You can create up to ten groups in total, and all groups must also use the same logic type.

Here are some use case examples for the crawling rules you might follow:

Use Case 1: Focus scope with AND conditions

This setup narrows the crawl to pages that satisfy both groups of rules:

  • Group 1 → contains faq OR contains flight

  • Group 2 → contains promotion AND contains deals

As a result, only pages that match both groups will be crawled.

For example:

  • /faq/flight/deals → meets all conditions

  • /faq/promotion → missing “deals”

Use Case 2: Restrict scope with exclusions

This setup allows pages to be displayed if they either contain certain keywords or exclude others.

  • Group 1 → contains help

  • Group 2 → not contains promotionspromotions

As a result, pages are included if they have “help” in the URL, or if they don’t include “promotions.”

For example:

  • /help → matches Group 1

  • /prod/docs→ matches Group 2 (no “promotions” in the URL)

Crawl Settings

In the Crawl Settings section, you can fine-tune how the crawler behaves with additional settings. These options give you more control over what the crawler collects or skips.

  • CSS Selectors to Wait to Load: You can tell the crawler to wait for specific elements to appear before collecting content. This is helpful for pages with dynamic content that loads after the initial render. For example: .product-description, #faq-section

  • CSS Selectors to Exclude: You can specify parts of the page you want the crawler to skip. Use this to avoid scraping unwanted elements, such as footers or banners. For example: .footer, .cookie-banner

  • File Extensions to Exclude: You can prevent the crawler from downloading or indexing specific file types. For example: .pdf, .jpg, .zip

Before saving your crawl settings, make sure they meet the following requirements:

  • Each rule must use valid URL characters.

  • You can create up to 5 rules per group and 10 groups in total.

  • Rules within a group must follow the same logic (AND or OR).

  • All groups must also use the same logic type (AND or OR).

  • The source name is fixed and cannot be edited.

  • Proximity must be an integer between 0 and 10 (default = 2).

Headers

Headers let you send additional information with your crawl request, such as authentication tokens or language preferences.

To add custom HTTP headers,

  1. Click Add Header.

  1. Enter a key and value pair.

Here are some common headers you might add:

  • Authentication → Use a header to mimic a logged-in user by passing a token.

    • Authorization: Bearer YOUR_TOKEN

  • Language Preference → Request content in a specific language.

    • Accept-Language: en-US (English – US)

    • Accept-Language: tr-TR (Turkish)

Upload Documents

In addition to the web crawling option, you can upload documents as sources for your knowledge bases.

Supported file formats:

  • .txt (Plain text – ASCII only)

  • .md (Markdown)

  • .html (HTML)

  • .doc, .docx (Microsoft Word)

  • .csv (Comma-separated values)

  • .xls, .xlsx (Microsoft Excel)

  • .pdf (Portable Document Format)

The maximum file size is 20 MB per file.

To upload documents as the source, you can follow these steps:

  1. After you click the Add Sources button in the Source section, select the Upload Documents option and click Next.

  2. Upload your files one by one and wait for each to finish uploading before continuing.
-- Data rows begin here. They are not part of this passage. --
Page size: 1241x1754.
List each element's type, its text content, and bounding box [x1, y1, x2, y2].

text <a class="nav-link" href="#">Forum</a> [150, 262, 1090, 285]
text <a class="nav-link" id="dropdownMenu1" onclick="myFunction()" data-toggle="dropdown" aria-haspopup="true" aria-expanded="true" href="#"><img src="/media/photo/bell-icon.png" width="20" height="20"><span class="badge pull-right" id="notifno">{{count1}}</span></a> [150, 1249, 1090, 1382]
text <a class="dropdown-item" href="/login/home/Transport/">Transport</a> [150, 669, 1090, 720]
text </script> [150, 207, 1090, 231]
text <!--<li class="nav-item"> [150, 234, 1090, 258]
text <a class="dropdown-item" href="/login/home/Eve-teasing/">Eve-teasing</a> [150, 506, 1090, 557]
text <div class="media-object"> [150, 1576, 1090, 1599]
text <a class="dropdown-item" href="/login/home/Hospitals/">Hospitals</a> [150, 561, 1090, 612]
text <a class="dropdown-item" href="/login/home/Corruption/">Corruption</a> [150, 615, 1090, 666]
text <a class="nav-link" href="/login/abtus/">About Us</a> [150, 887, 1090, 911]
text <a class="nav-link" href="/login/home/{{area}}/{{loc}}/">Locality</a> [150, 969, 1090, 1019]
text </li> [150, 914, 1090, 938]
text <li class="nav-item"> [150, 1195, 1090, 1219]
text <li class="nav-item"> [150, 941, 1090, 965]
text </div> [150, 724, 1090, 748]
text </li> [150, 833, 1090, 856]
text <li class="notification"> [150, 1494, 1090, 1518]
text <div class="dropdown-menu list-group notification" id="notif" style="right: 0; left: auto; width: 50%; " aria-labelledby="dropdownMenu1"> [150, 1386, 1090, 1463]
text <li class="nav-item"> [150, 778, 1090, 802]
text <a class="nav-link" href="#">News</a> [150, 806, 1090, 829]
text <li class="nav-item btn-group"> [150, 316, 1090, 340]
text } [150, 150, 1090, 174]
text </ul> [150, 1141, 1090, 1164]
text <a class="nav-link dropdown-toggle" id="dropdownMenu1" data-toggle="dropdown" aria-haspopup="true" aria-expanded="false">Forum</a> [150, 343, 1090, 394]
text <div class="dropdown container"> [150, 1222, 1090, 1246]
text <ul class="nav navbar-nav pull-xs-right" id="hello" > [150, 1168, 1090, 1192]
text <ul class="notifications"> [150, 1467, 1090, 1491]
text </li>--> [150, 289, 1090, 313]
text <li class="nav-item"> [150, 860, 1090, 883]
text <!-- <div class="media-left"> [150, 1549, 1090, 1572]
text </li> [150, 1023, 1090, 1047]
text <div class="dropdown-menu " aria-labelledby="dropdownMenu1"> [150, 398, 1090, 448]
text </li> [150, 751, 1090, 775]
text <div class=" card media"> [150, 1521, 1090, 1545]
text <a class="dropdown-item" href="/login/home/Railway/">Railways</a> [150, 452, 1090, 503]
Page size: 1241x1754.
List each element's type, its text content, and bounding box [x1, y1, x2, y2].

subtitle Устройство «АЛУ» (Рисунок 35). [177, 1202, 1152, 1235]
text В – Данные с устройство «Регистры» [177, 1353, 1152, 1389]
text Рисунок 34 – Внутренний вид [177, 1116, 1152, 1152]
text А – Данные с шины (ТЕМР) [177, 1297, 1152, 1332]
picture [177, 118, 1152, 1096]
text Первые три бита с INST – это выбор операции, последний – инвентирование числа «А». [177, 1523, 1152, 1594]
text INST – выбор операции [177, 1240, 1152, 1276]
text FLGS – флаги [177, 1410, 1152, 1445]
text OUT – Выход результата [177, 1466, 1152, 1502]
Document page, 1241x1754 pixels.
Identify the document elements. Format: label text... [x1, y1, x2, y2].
Make sure not to leave the page until all files have been successfully uploaded.

  3. Once all uploads are complete, click the Save button to add the documents to the Knowledge Base.

  4. Uploaded files will appear in the source list with the status “Learning”.

  5. After processing is complete, the status will update to “Ready”.

  6. To save your changes, click the Save button.

Congratulations! Your Knowledge Base is ready for use.